### Task to carry out:
A word-for-word copy of the listing is required, and it must contain no pictures.

### Exercise data:
● ● ●

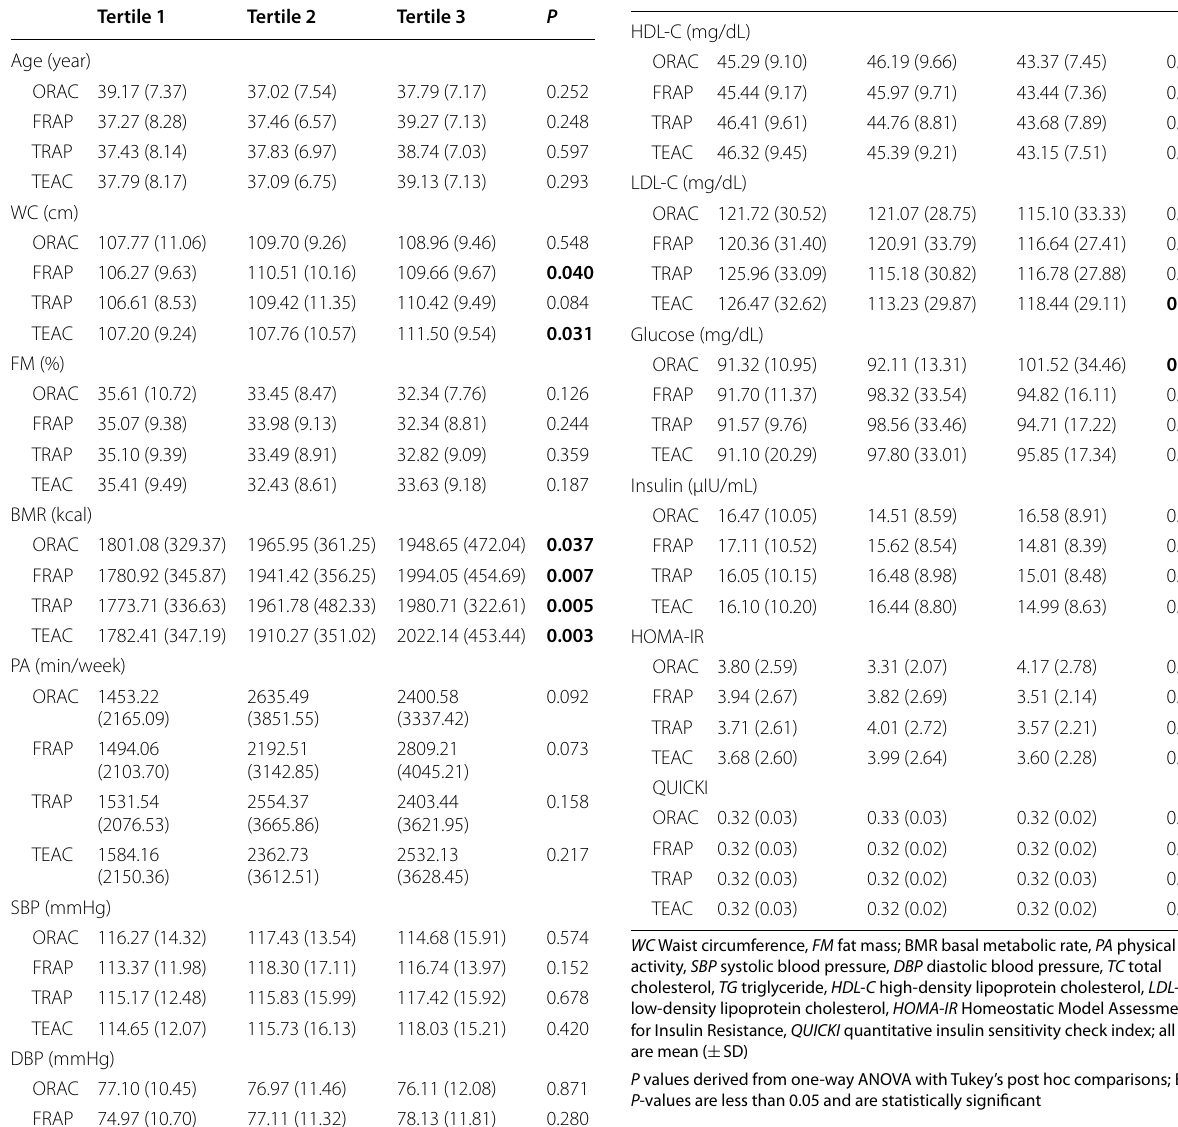
Table 5 General characteristics and metabolic factors of study population by dietary NEAC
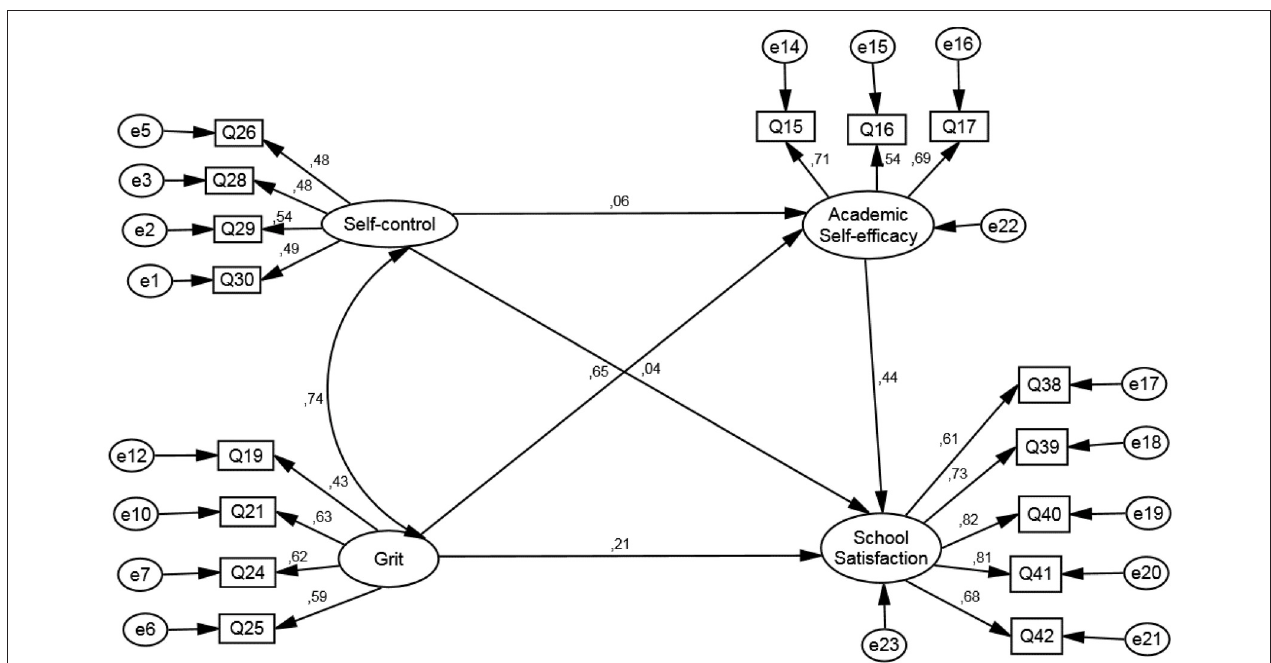
FIGURE 2 | Structural equation model for secondary students.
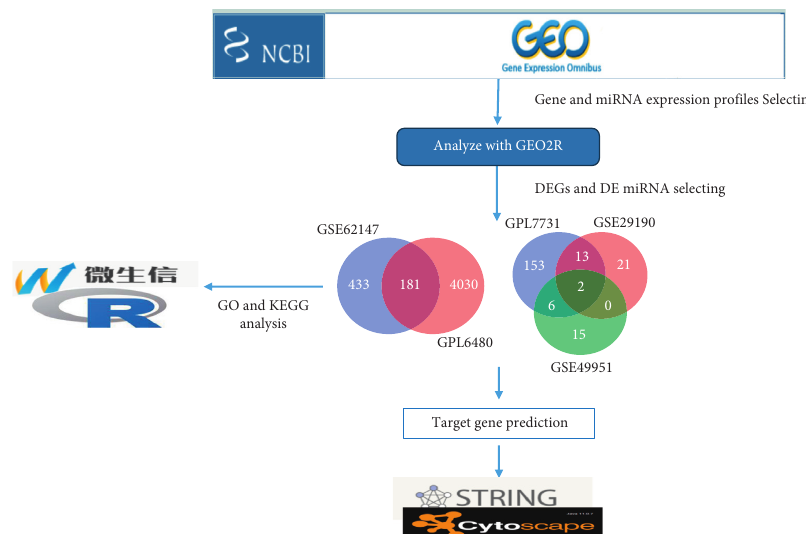
Figure 1: Flow diagram of bioinformatics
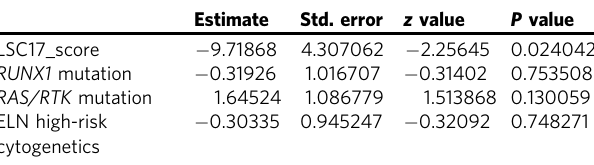
Table 2 Multi-logistic regression analysis against CR by considering following variables: LSC17 score (as a continuous variable), RUNX1 mutation status (mutated vs. wild type), RAS-RTK mutation status (mutated vs. wild type), and ELN high-risk cytogenetics classi fi cation (high risk vs.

● ● ●

### Task answer:
Table 5 General characteristics and metabolic factors of study population by dietary NEAC
FIGURE 2 | Structural equation model for secondary students.
Figure 1: Flow diagram of bioinformatics
Table 2 Multi-logistic regression analysis against CR by considering following variables: LSC17 score (as a continuous variable), RUNX1 mutation status (mutated vs. wild type), RAS-RTK mutation status (mutated vs. wild type), and ELN high-risk cytogenetics classi fi cation (high risk vs.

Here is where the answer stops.